--- Okuma Parçası ---
:::::

Yahûdilik-Masonluk münâsebeti (61)
Mustafa Kemâl’e göre,
Wilson’ın iyi niyetle ortaya attığı “Umdeler”i gâlib Devletler hedefinden
saptırmış
“ Zaten
Profesör Vilsonun hukuk nazariyatına uygun umdeleri, İngiliz ve Fransız
politikacılarının elinde pek çabuk galip devletlerin siyasî menfaatlerine
uyacak bir şekle dökülmüştü. Milliyet
prensipi yalnız mağlûp devletlerin kuvvetten düşmesi için tatbik edilerek,
İngiltere, Fransa gibi müteaddit milletlere hâkim olan galip imparatorluklara
asla teşmil edilmemiştir. Bundan başka mağlûp devletlere tatbikında dahi
esasa sadık kalınmıyarak büyük devletlerin o andaki menfaatleri gözetilmişti.
[…]
“Hasılı XIX.
asrın ortalarındanberi milliyet nazariyatçılarının tahakkuk ettirmek
istedikleri millî devletler ve
Avrupada millî devletler birliği
gayesine müteveccih Vilson umdeleri, büyük devletlerin menfaatlerine göre
bozulmak istenilince, Amerika Müttehit Devletleri Hükûmeti, Avrupa işlerinden
tekrar elini çekti; ‘Milletler Cemiyeti Misakını’ ve bu harbe hitam veren
muahedeleri tasdik etmedi; bu suretle Milletler Cemiyetine girmemiş oldu. İlh…”

:::::

[Veri kümesi kayıtları]

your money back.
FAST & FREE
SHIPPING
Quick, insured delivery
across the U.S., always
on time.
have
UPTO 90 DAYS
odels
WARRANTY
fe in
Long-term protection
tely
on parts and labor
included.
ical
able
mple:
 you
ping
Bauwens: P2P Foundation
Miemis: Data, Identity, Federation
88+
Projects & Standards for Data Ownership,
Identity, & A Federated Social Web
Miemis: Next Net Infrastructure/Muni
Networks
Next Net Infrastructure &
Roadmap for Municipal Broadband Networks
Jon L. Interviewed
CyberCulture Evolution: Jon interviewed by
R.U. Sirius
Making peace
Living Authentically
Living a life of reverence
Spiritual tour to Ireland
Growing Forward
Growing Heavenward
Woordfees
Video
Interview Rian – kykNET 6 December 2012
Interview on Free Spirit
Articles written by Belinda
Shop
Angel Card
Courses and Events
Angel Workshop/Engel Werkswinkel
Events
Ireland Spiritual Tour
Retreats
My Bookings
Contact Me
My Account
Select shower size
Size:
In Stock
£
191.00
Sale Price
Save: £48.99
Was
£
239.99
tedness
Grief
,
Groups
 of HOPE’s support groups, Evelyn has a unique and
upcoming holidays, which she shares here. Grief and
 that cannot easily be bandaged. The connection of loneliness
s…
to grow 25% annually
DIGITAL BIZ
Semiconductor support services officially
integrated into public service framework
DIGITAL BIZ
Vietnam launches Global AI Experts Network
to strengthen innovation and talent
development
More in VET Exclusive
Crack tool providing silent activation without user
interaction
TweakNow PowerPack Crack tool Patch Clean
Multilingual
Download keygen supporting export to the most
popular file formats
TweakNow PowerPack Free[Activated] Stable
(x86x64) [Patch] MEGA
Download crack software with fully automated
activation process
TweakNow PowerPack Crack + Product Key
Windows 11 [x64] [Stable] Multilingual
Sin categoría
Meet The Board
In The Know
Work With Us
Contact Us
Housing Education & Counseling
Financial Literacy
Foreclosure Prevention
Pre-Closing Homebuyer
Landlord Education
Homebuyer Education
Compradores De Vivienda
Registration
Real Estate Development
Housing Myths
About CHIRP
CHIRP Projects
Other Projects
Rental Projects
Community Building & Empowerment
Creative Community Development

:::::

--- Görev Tanımı ---
Okuma parçasında adıyla anılan bütün ülkeleri, parçadaki yazılışlarına bağlı kalarak sıralayın.

--- Cevap ---
- İngiltere
- Fransa
- Amerika Müttehit Devletleri